▸ Tasks for this exercise
• A. List each distinct username that appears in a post header in the knitting forum thread below, naming each one only once.
• B. Carry on the knitting forum thread below from the point at which it stops.

▸ Excerpted passage
Hope all enjoy their day / night,

Melanie


----------



## jscaplen (Sep 25, 2012)

MissMelba said:


> ...I finished Clue 4 of WTLF last night and...I am playing yarn chicken...I am making the XL...


I am crossing my fingers for you, Melanie ... figuratively because I can't get much work done otherwise.
The XL will be a nice size. I did a medium & it came out bigger than I had expected. The shape adds a little to the coverage it gives, though, because it isn't a true triangle.


----------



## tamarque (Jan 21, 2011)

Caryn--thought about your eyes maybe being blue, but the gray in the pic was so unique and knew you would correct me. Still love the red on you with your coloring. 

Bev--when doing sock photos, I typically am sitting and hold my feet in different positions while shooting. Can get some different views that way. Of course better if someone else is behind the camera--or better yet is wearing the socks. 

Sue--love seeing Amsterdam with such a personal eye. That 1578 hotel is astonishing in how sophisticated its style. Love that canal outside your window. What a wonderful trip you are having.

Ann--have fun getting your new wood stove. There are some real beauties on the market, some of them so tiny but effective. Am thinking of the Swedish? Jodels for example that come in different enameled colors. Mine is a cast iron Vermont Castings with a glass door for fire viewing.


----------



## TLL (Jul 15, 2012)

Thank you for sharing your Amsterdam photos, Sue. Was that hotel always a hotel. What a beautiful building! So is the dairy building. 

Julie, I am sorry that you are hurting so much today. 

Ann, it sounds like you are making a good move with that wood burner. We used to have a corn stove. The extra warmth was really nice to have.


----------



## TLL (Jul 15, 2012)

jscaplen said:


> As I always say: better to have it than wish that you did.
> Said frequently to Michael as he heads out the door without an extra layer... or a hat ... or gloves...


That must be a pretty common word of advice for mom's the world over.


----------



## TLL (Jul 15, 2012)

MissMelba said:


> .....I am playing yarn chicken but am thankful I don't need to do a yarn-intensive bind off. I am making the XL so have quite a bit of knitting to do in Clue 5.
> 
> Hope all enjoy their day / night,
> 
> Melanie


Oh, you are brave to pull your needles out like that!

I can just visualize your forklift in progress. What a sight! I would offer the use of ours also, but it would be pretty messy after being in the slushy cow yard.


----------



## Ronie (Jan 21, 2011)

Caryn that is beautiful.. you did a great job!!! and that color really looks amazing on you  I am glad I scrolled back  I saw the comments and never saw your picture.. 

I finished mine last night and it is blocking now. I sure don't have a clue on how to block it so I am messing with it.. it is still very wet.. I have some play time with it


----------



## TLL (Jul 15, 2012)

sisu said:


> Thank you Toni. And thank you for the wonderful pattern. I love it and may make another for my daughter, this time with beads and fingering weight yarn.

▸ Excerpted records
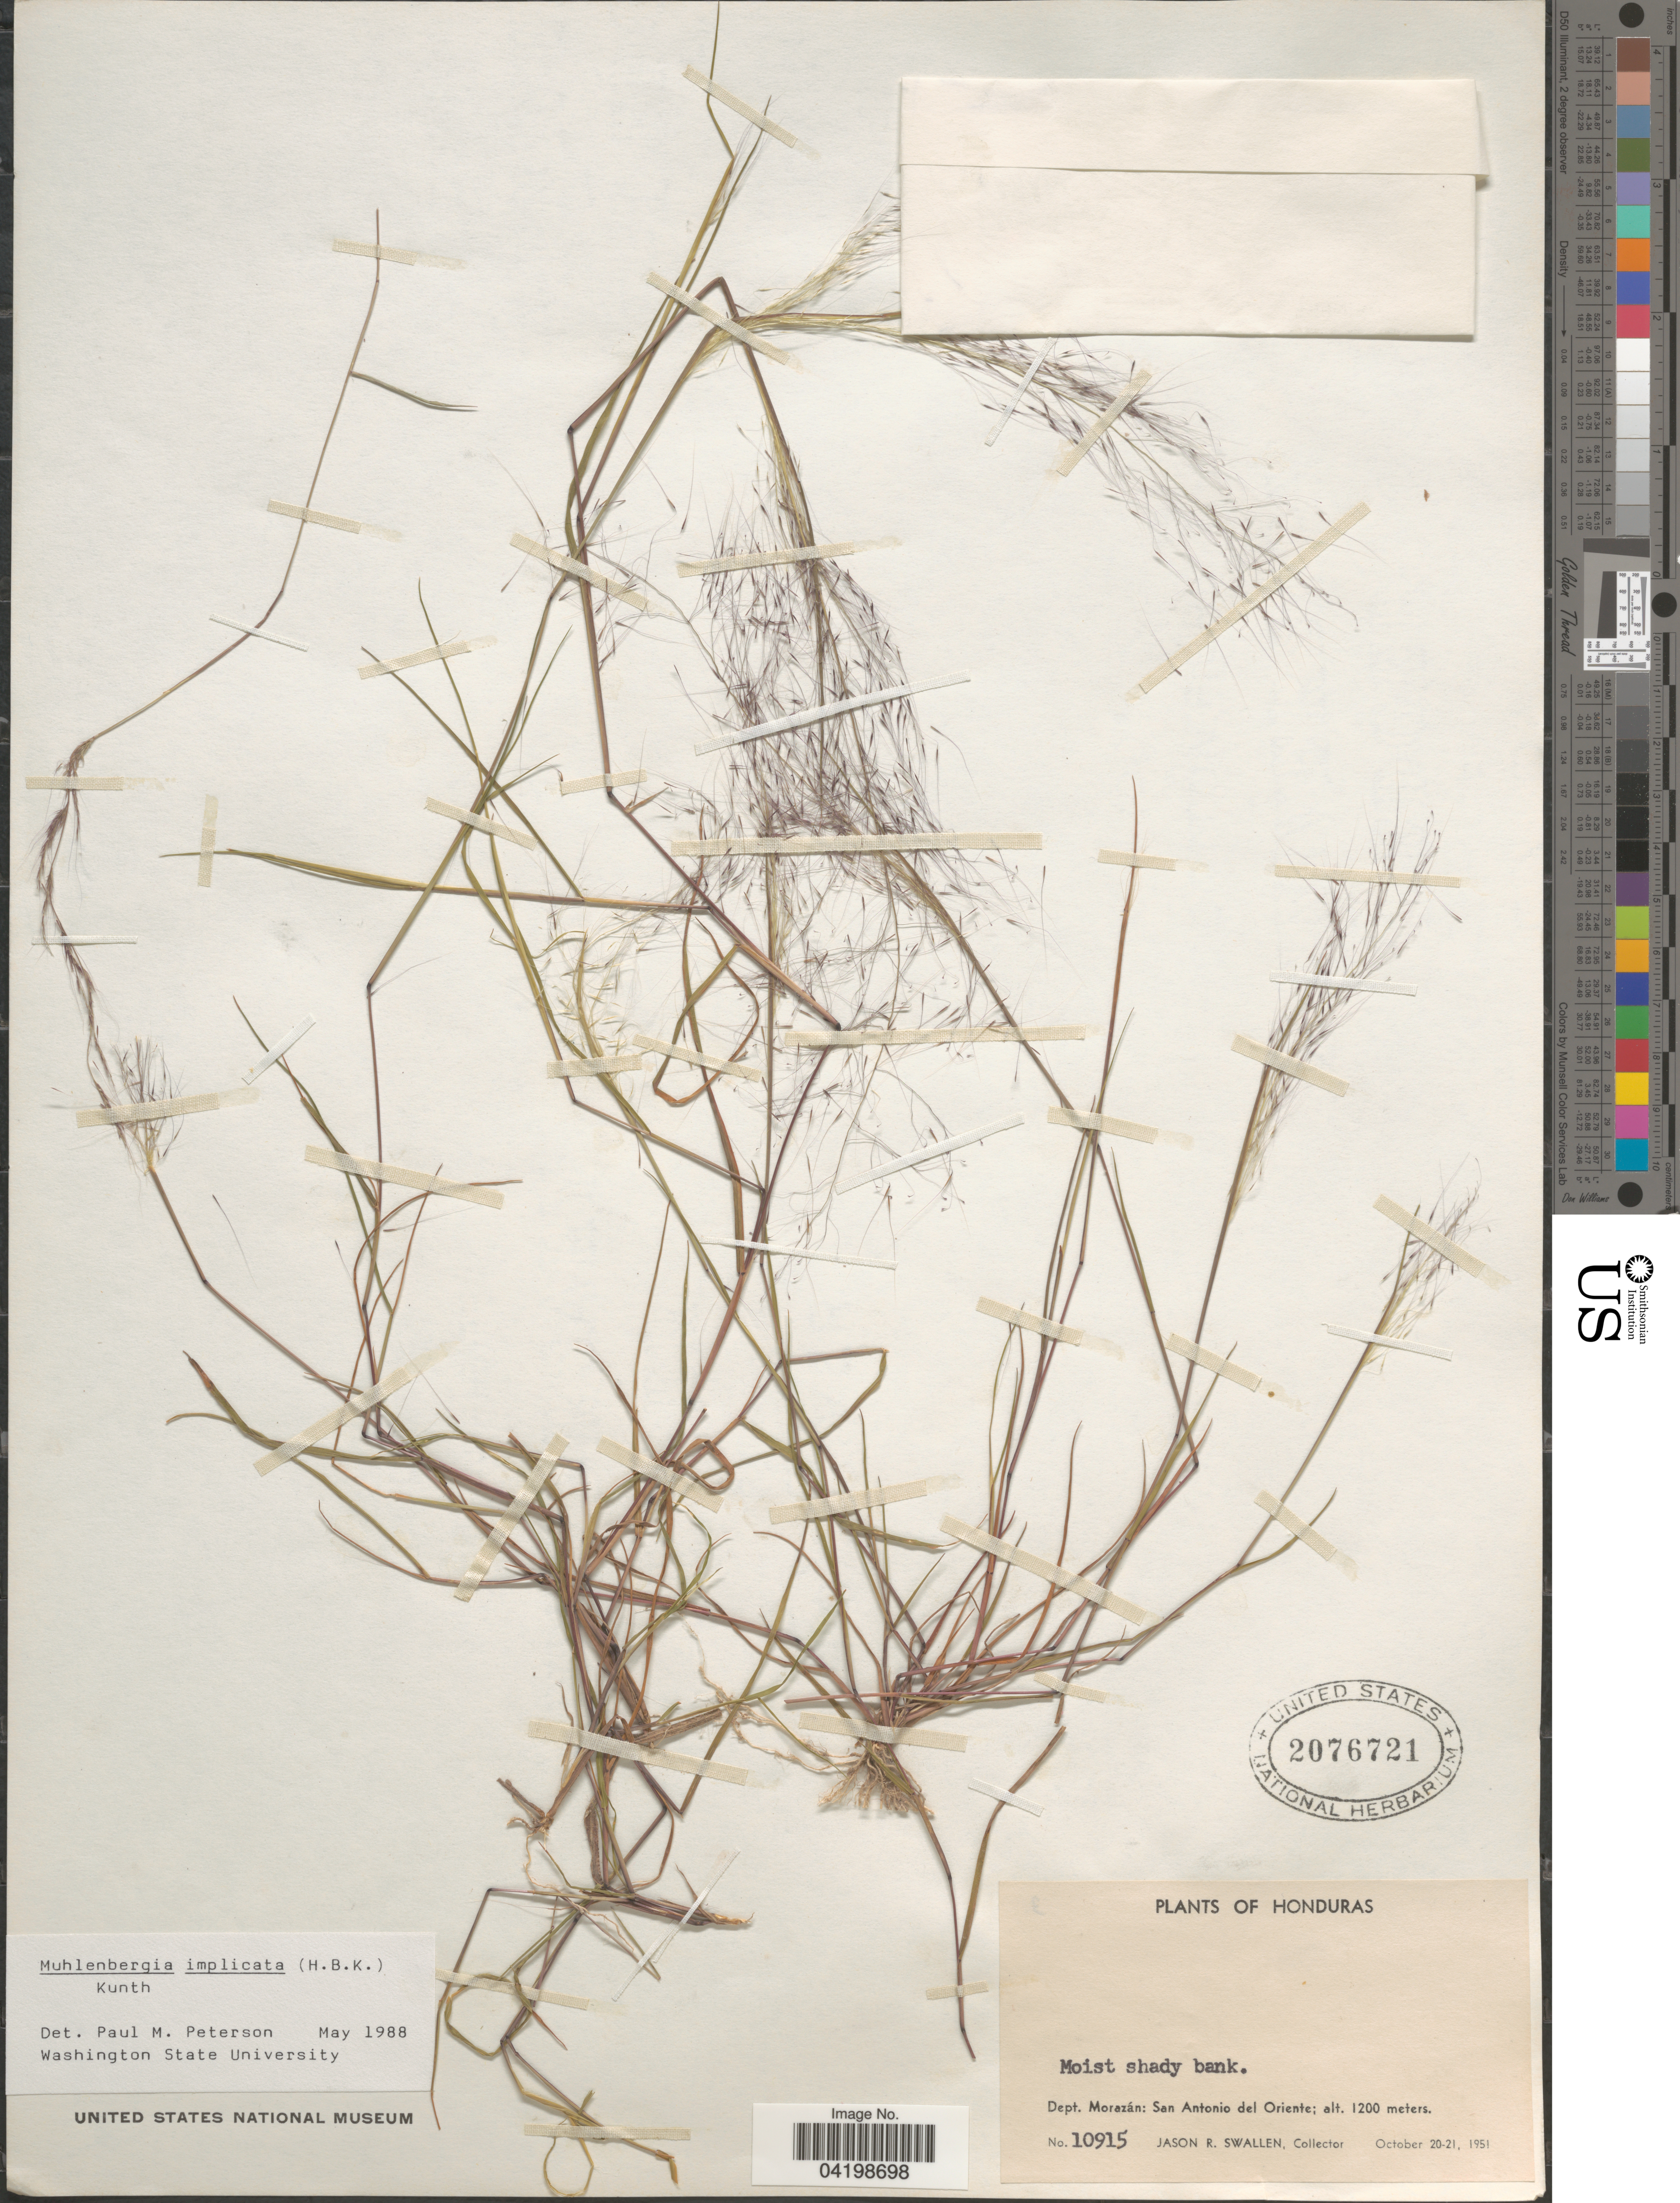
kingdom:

==

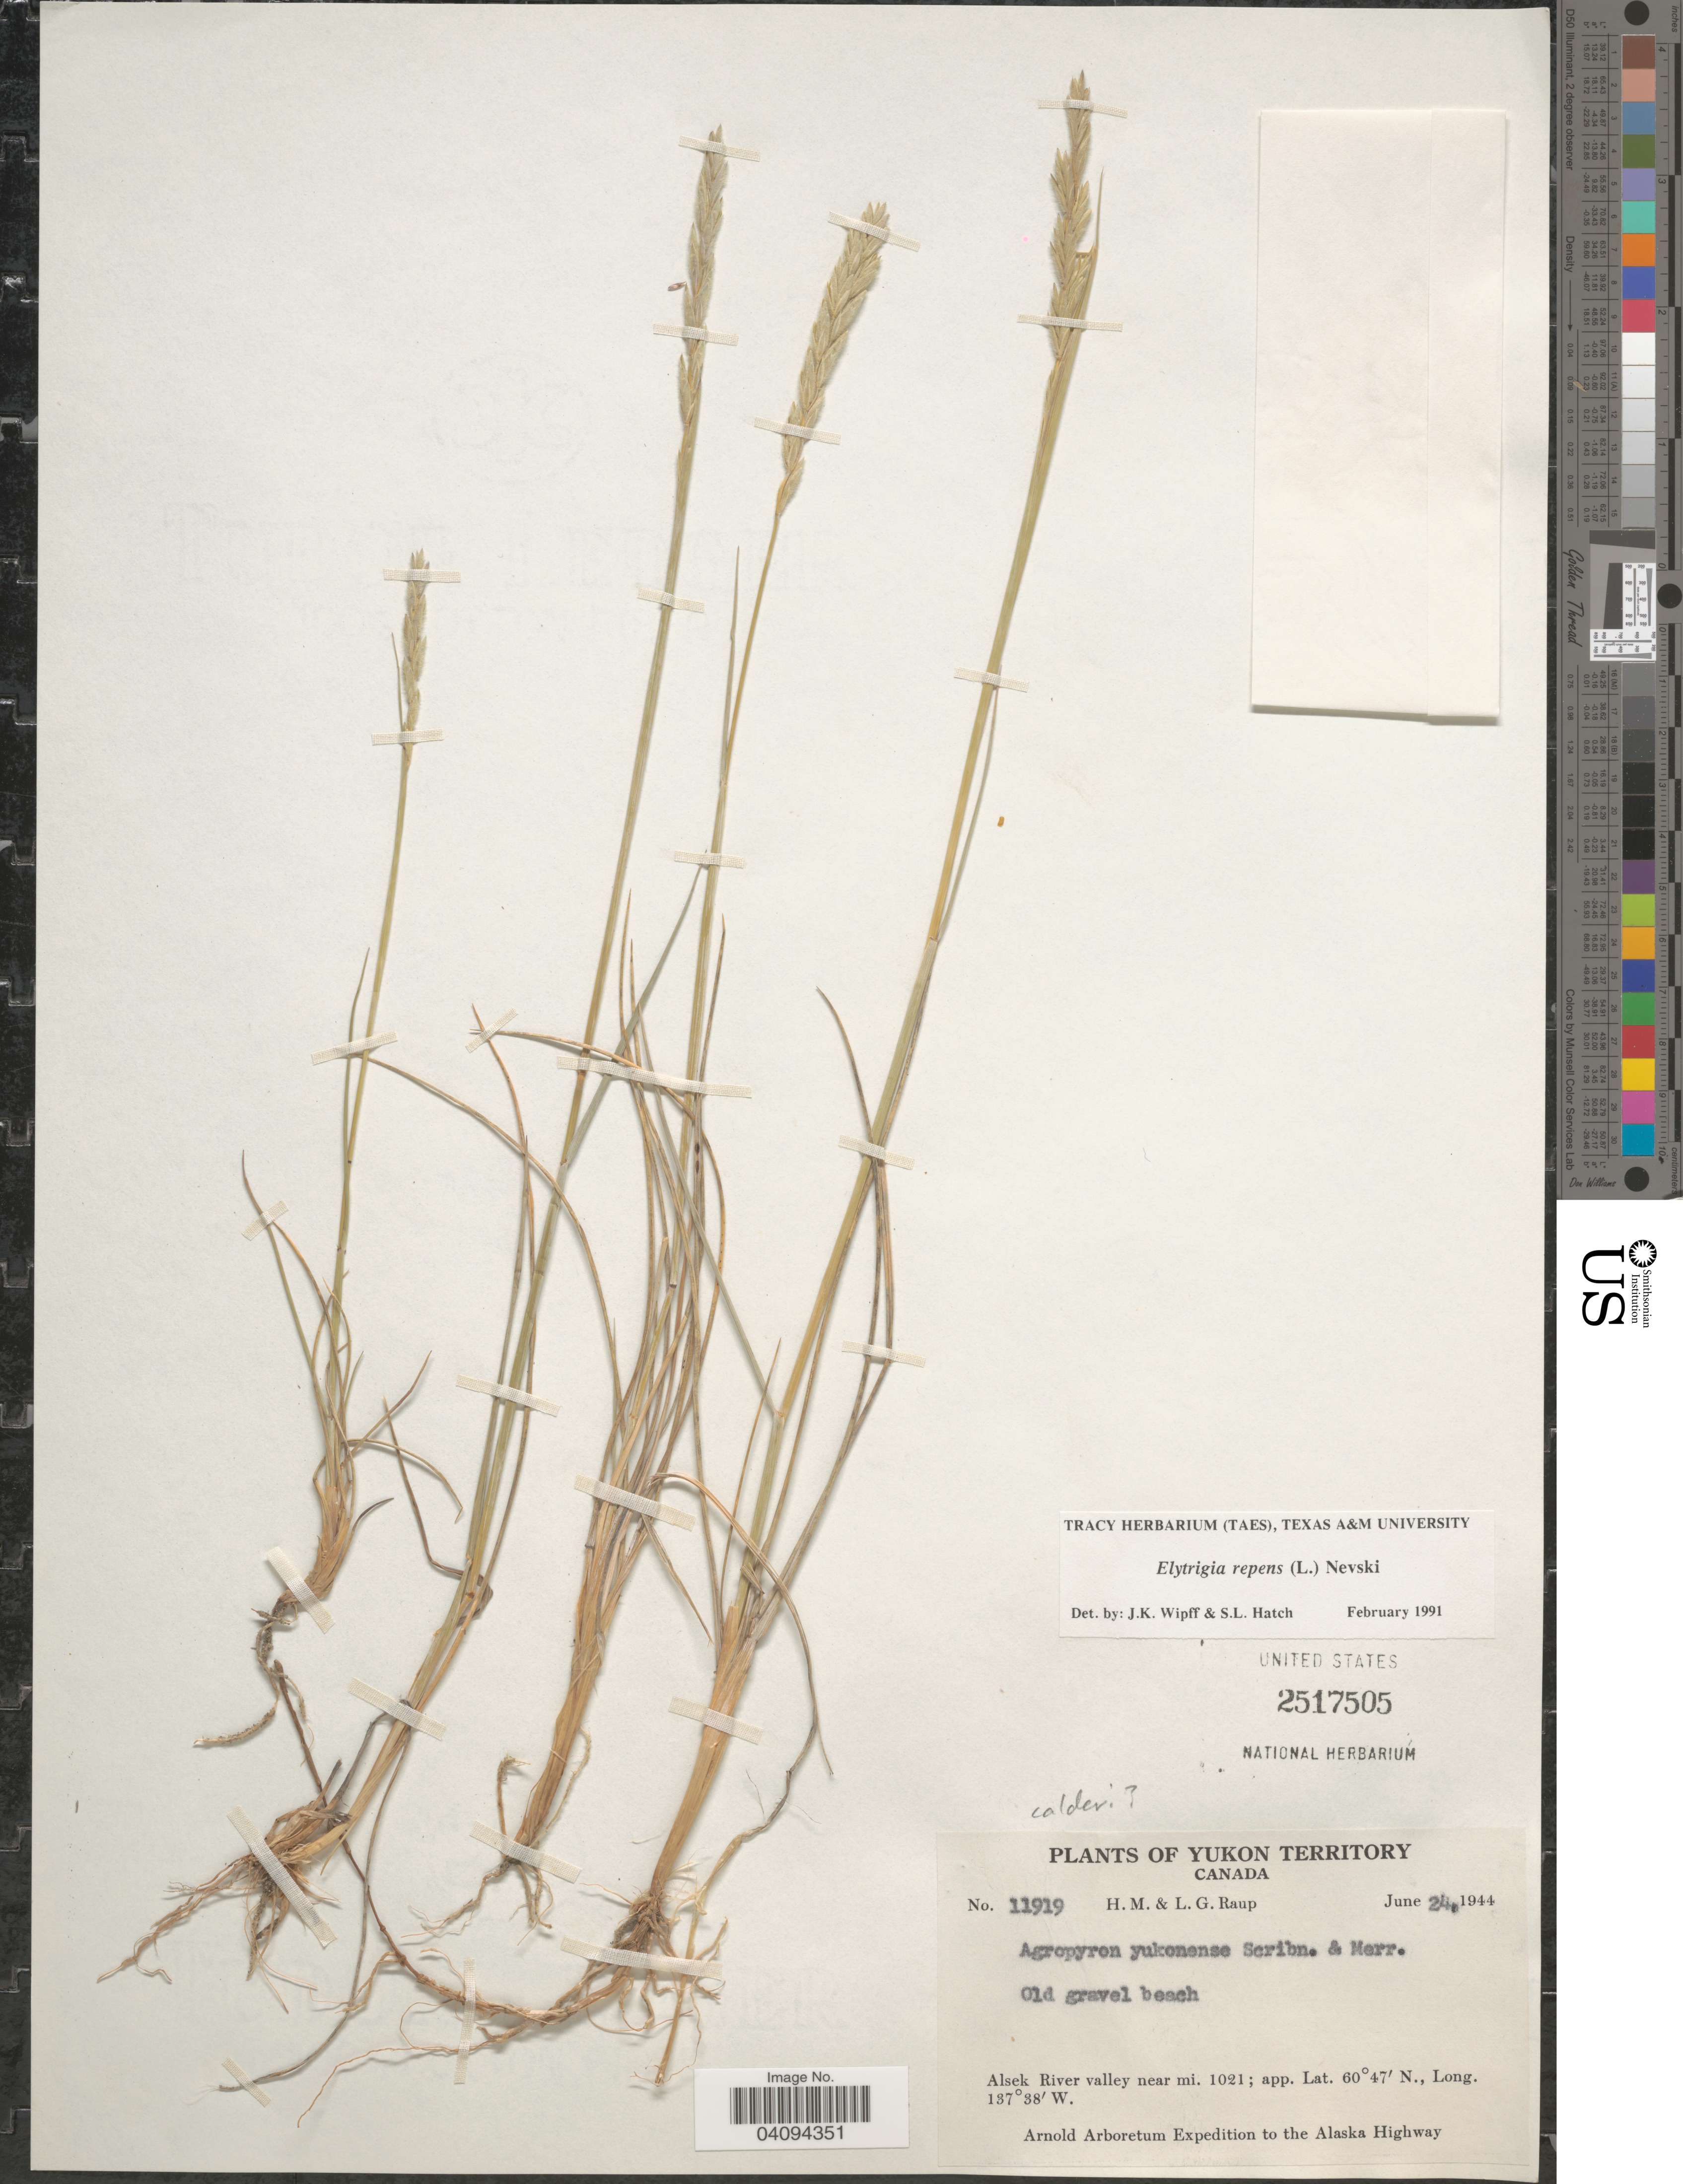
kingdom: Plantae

▸ Answers to each task
• A. jscaplen, tamarque, TLL, Ronie

• B.
> But right now I am trying to keep up with that advent scarf!


Have fun with the Advent Scarf! (I am.  ) A Forest Paths cowl in fingering with beads would be like making a whole different pattern. It would feel so different in your hands.


----------



## jscaplen (Sep 25, 2012)

TLL said:


> ...We used to have a corn stove. ...


Corn stove? Elucidate please.
We have a Jøtul wood stove in the house in France - I love it.
Ironically, we just got rid of a wood stove that we had in our kitchen - a big full sized one for cooking on & in - there was a two-tiered oven, as well.


----------



## TLL (Jul 15, 2012)

Ronie said:


> Caryn that is beautiful.. you did a great job!!! and that color really looks amazing on you  I am glad I scrolled back  I saw the comments and never saw your picture..
> 
> I finished mine last night and it is blocking now. I sure don't have a clue on how to block it so I am messing with it.. it is still very wet.. I have some play time with it


Have fun with the blocking process, Ronie. I was pulling on mine in various directions last night. I have no idea what the best way to block this thing would be. Pulling width wise seems to emphasize the cone shape the best, but then you loose the close and scrunchy around your neck. Maybe, after getting it wet, just press it down to flatten it would work. Let us know what happens. :thumbup:


----------



## Ronie (Jan 21, 2011)

Bev your socks look great!! and your shawl is coming along beautifully .. it won't be long now and you will be wearing it 

Sue thanks for the pictures... they are amazing  I love all the beautiful Christmas decorations... your so lucky to have this trip! I have only seen these things on BBC or PBS shows... it is a real treat to see them through your eyes


----------



## jscaplen (Sep 25, 2012)

TLL said:


> That must be a pretty common word of advice for mom's the world over.


... which brings this to mind - never gets old:


----------



## jscaplen (Sep 25, 2012)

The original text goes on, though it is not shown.